- [To be done] Which lines in the entries below contain the word "like"? Pick out each of those lines and copy it in full.
● ● ● ●
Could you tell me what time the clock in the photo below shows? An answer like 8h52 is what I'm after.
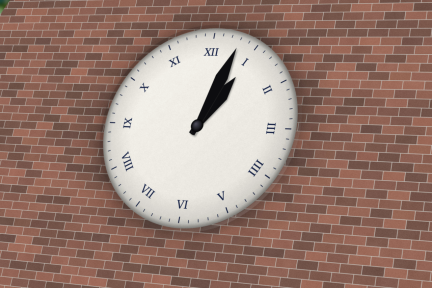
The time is 1h03
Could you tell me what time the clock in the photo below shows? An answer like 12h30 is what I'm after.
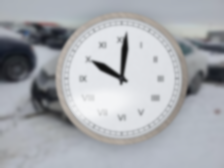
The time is 10h01
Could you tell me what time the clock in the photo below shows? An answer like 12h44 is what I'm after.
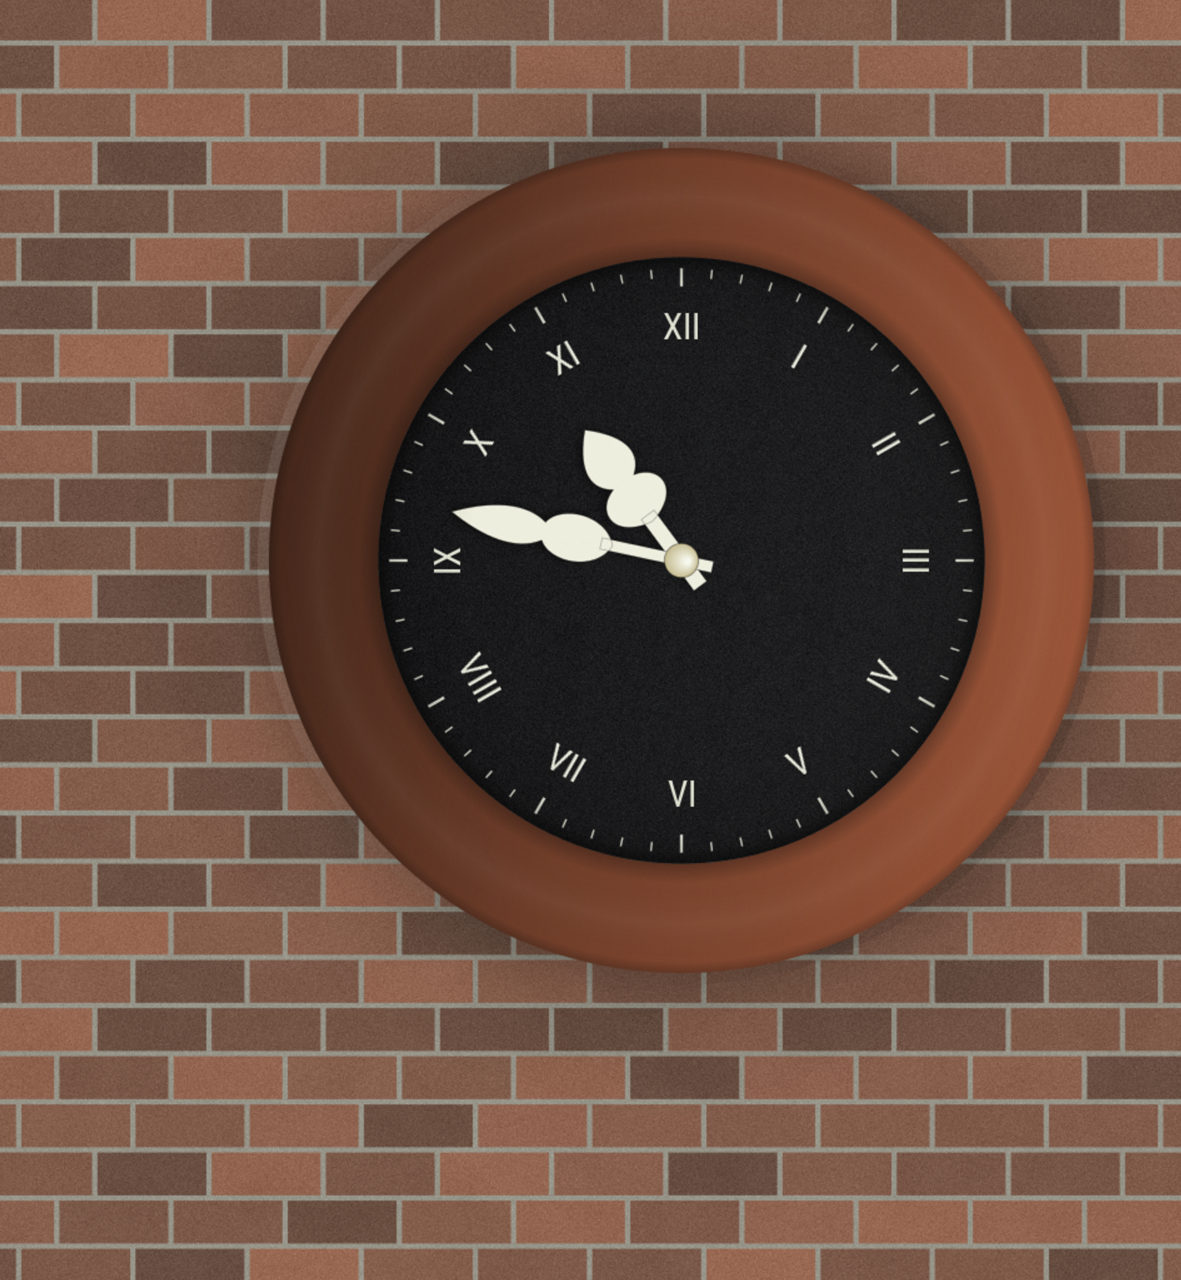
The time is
● ● ● ●
- [Answer to the task]
Could you tell me what time the clock in the photo below shows? An answer like 8h52 is what I'm after.
Could you tell me what time the clock in the photo below shows? An answer like 12h30 is what I'm after.
Could you tell me what time the clock in the photo below shows? An answer like 12h44 is what I'm after.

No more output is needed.